Hanny Rivera is a Ph.D. candidate in Biological Oceanography in the Massachusetts Institute of Technology and Woods Hole Oceanographic Institution Joint Program. Her research focuses on reef-building corals and their ability to tolerate elevated temperatures. The coral animal is highly sensitive to temperature changes and can die from prolonged exposure to warmer-than-usual waters. In her thesis, Hanny studies coral colonies that are more tolerant of temperature spikes. Using population genetics and genomics tools, she explores whether these corals may provide offspring to other reefs with less tolerant coral populations. Hanny also studies thermal tolerance in anemones, which are close relatives of corals. Coral reefs are among the world’s most diverse and valuable ecosystems; her research seeks to better understand how reefs will fare in the near future.

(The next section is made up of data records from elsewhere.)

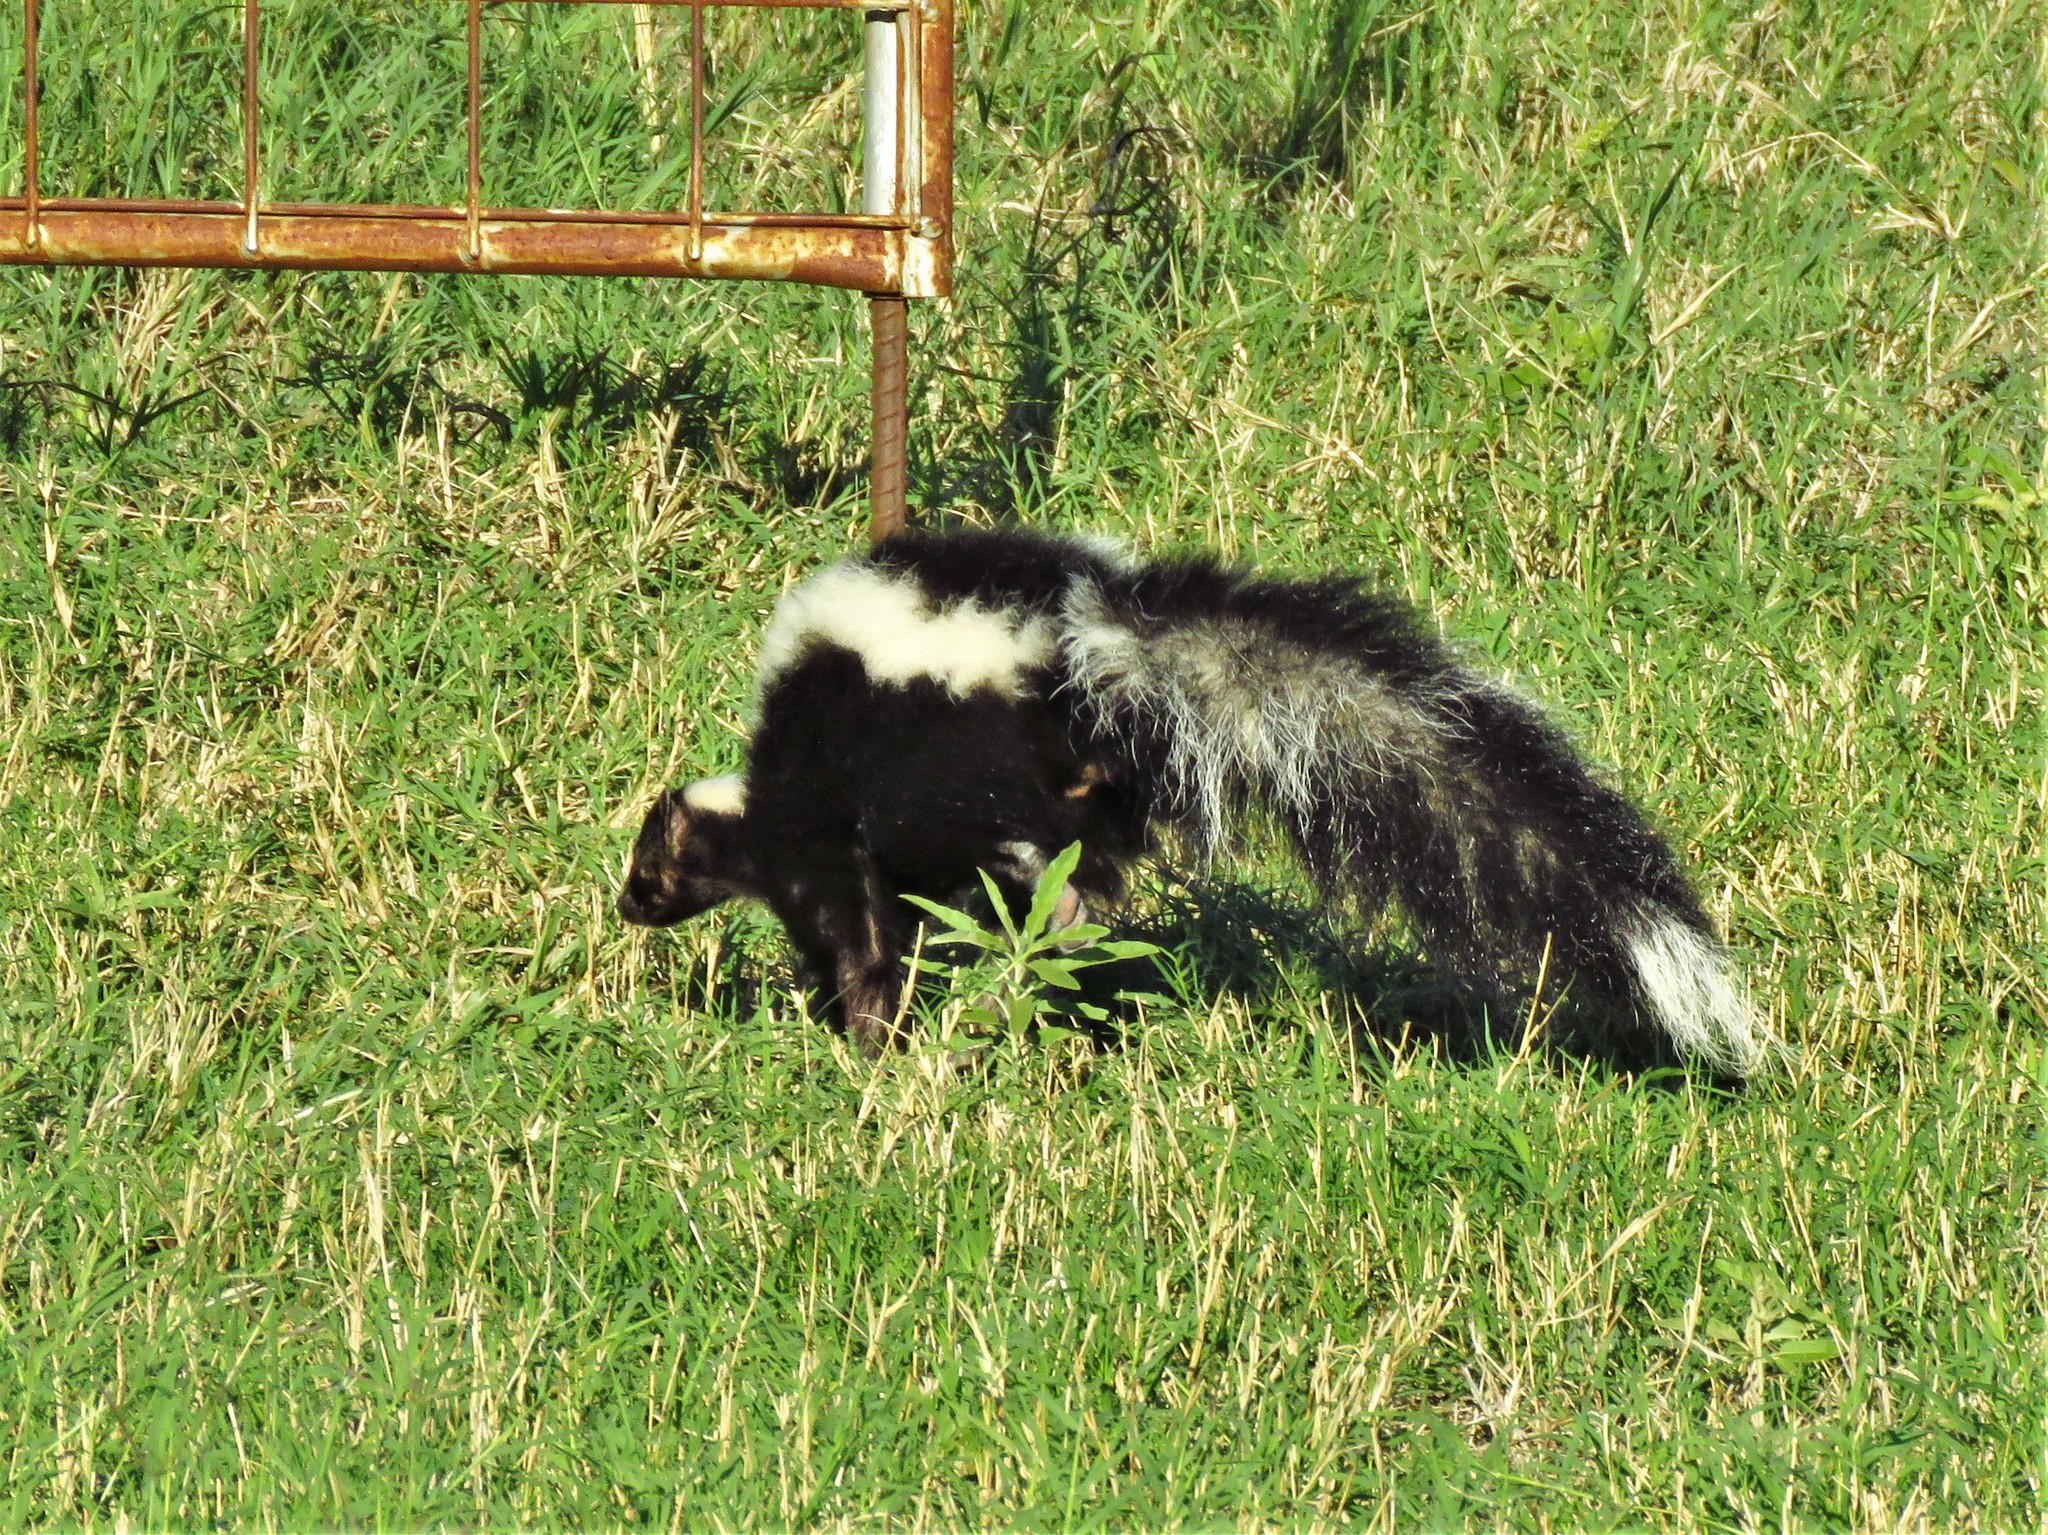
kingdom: Animalia
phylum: Chordata
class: Mammalia
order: Carnivora
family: Mephitidae
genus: Mephitis
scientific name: Mephitis mephitis
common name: Striped skunk
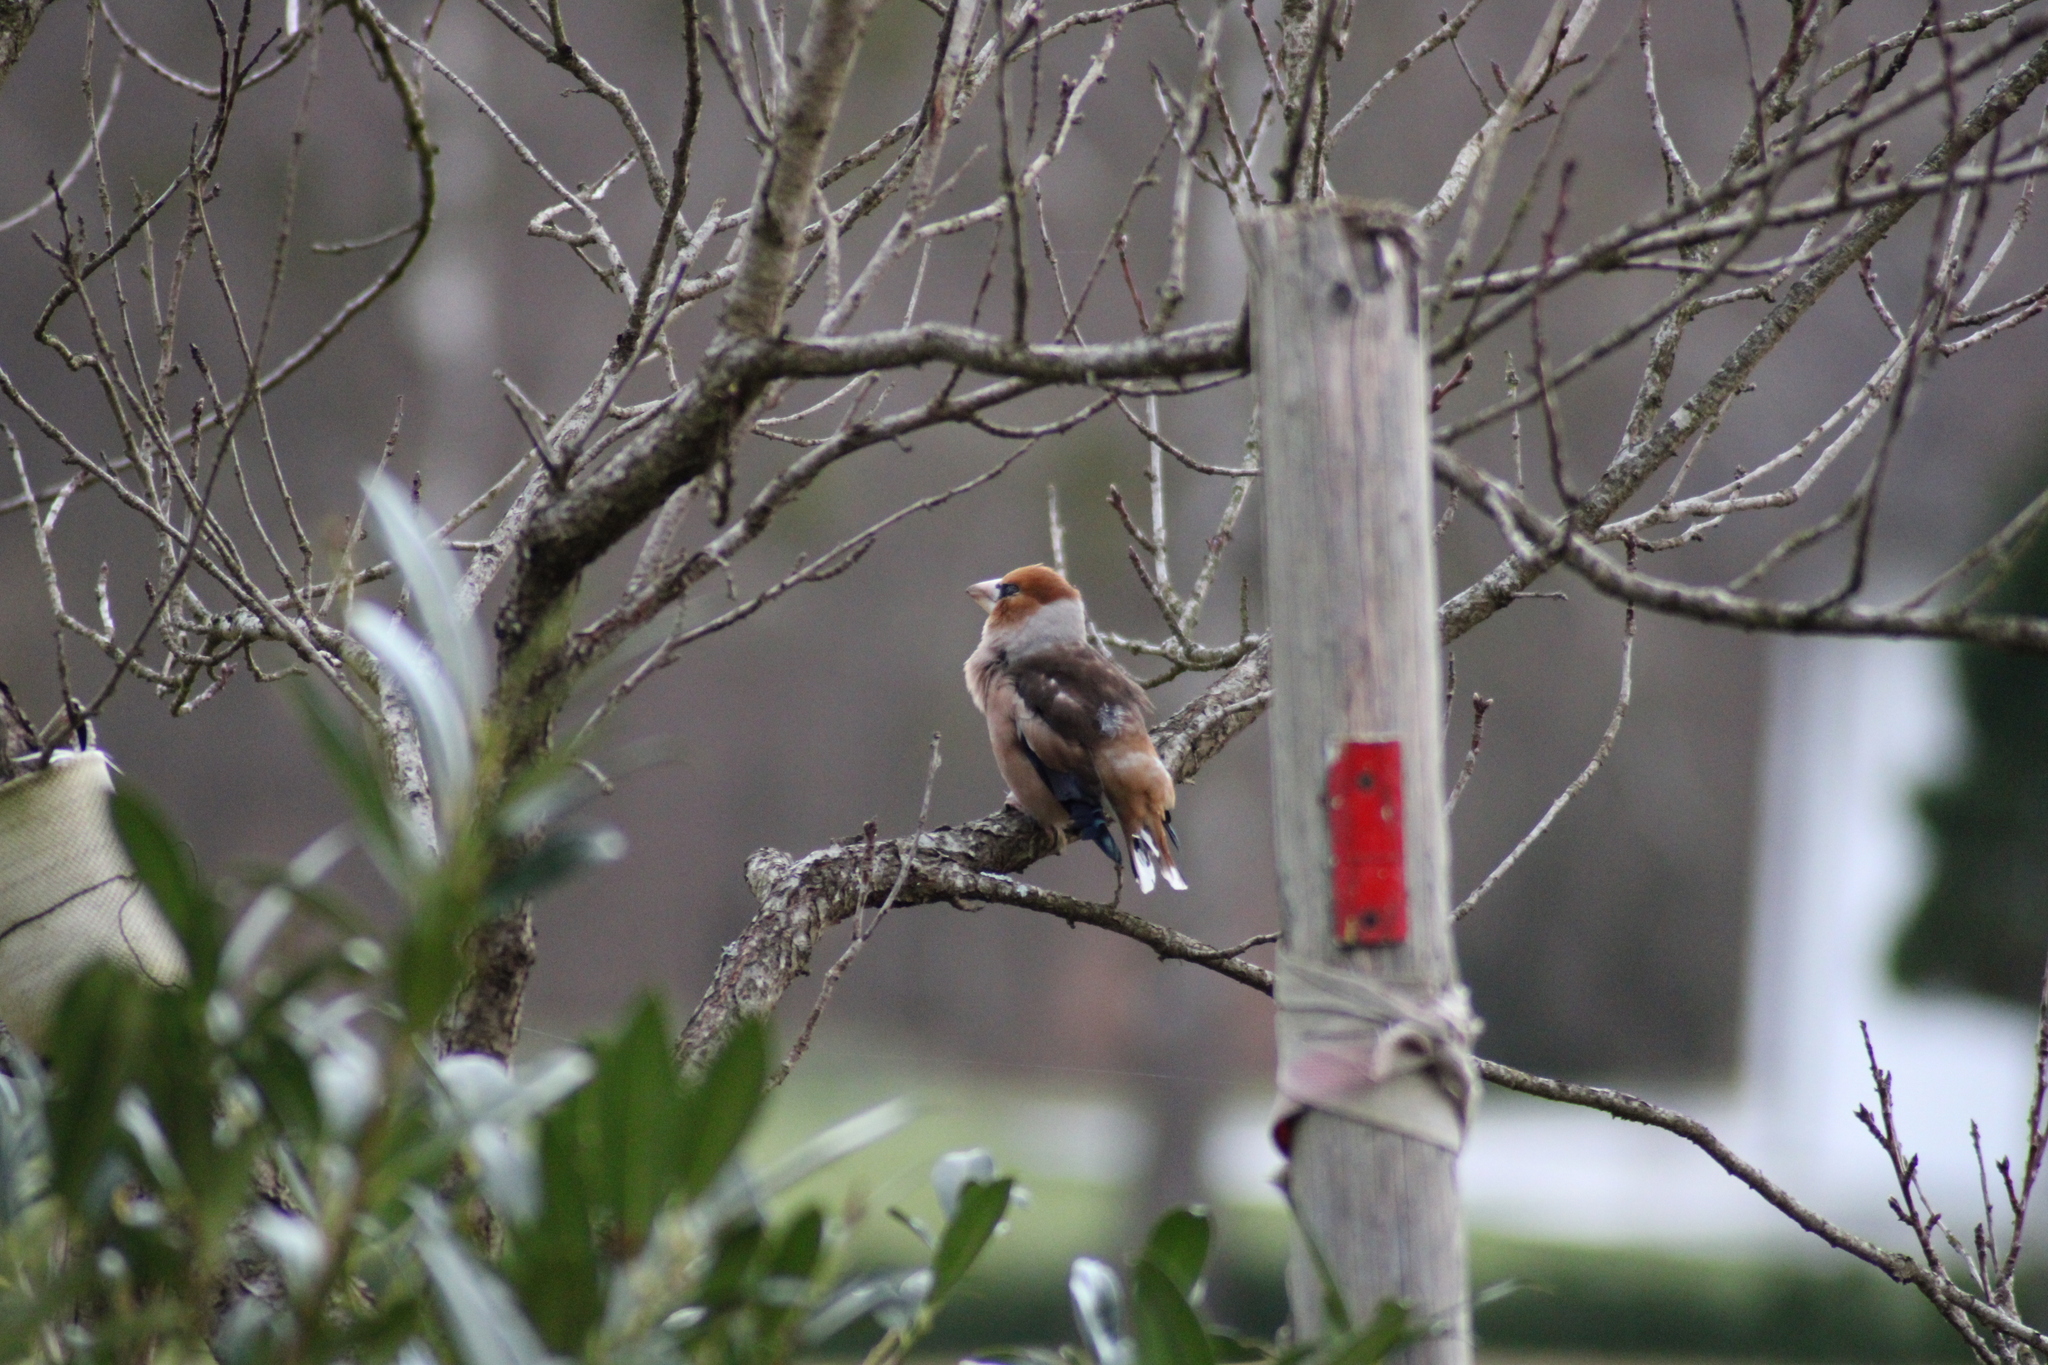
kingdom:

Hanny grew up snorkeling and SCUBA diving around Miami, Florida, where she developed a fond appreciation for the ocean. She received a BA in Organismic and Evolutionary Biology from Harvard University with a minor in Romance Languages and Literatures. Hanny is also passionate about environmental conservation and sustainability. During her time at MIT, she co-founded the Clean Earth Hackathon, in which NGO, government, and private organizations presented sustainability challenges in their respective industries for participants to solve. She is also the co-President of the Broader Impacts Group at WHOI, which helps Joint Program students improve their communication and outreach skills and better connect science and policy.
In her free time, Hanny volunteers at a local dog shelter. She enjoys running, riding motorcycles, practicing aerial yoga, and making her own environmentally friendly household cleaners.